Ben presto i suoi singhiozzi sono rimpiazzati dalle nostre risate, che potrebbero benissimo aver svegliato tutto il vicinato.
«Ragazze tutto bene?» domanda Elen sull'uscio della porta con un sorriso sul volto.
«Tutto bene.» rispondiamo all'unisono riprendendo fiato.

«State facendo una battaglia di solletico e non mi avete avvisata? Come avete potuto!» esclama Elen fingendosi indignata. Io ed Eva ci scambiamo uno sguardo complice prima di alzarci di scatto dal letto e avventarci su di lei.
«Oddio...Ba-basta Ra-ragazze s-sto morendo.» urla Elen ridendo.

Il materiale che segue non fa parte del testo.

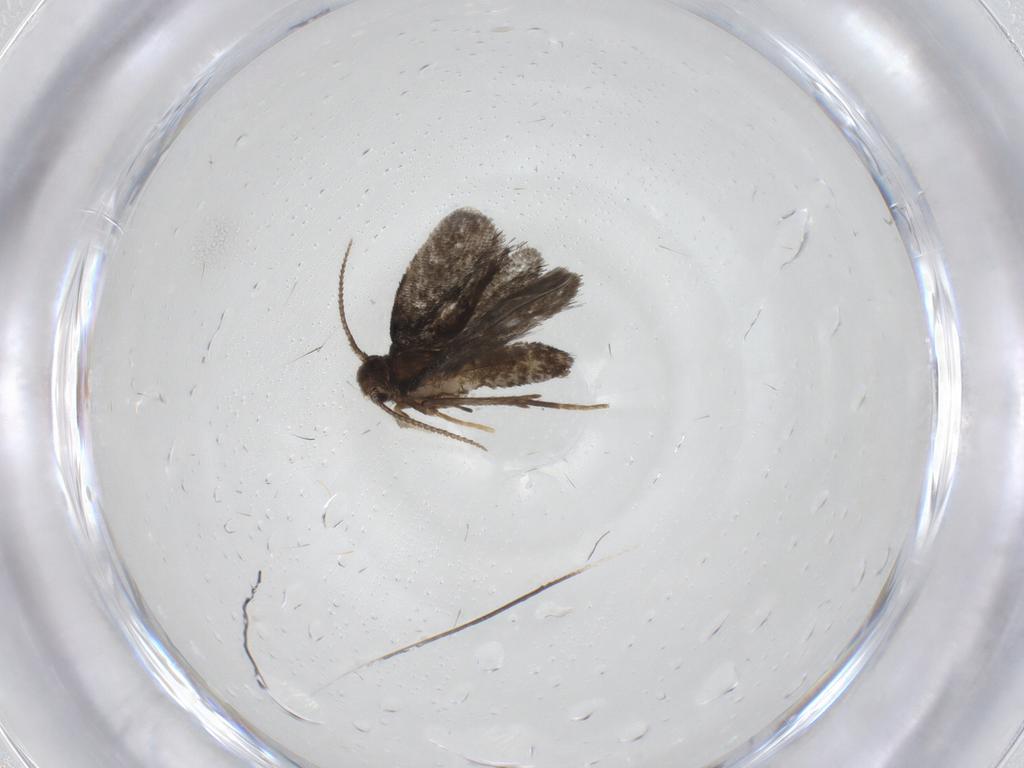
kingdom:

Io ed Eva ci fermiamo, dandoci un minimo di contegno prima di sorriderle amabilmente.

«Siete due piccoli diavoli. Chi ha fame?» domanda con il fiatone.

Noi alziamo la mano istantaneamente.

«Sushi?» chiede Elen, e, dopo aver visto i nostri sorrisi entusiasti, prende il telefono per ordinare da asporto.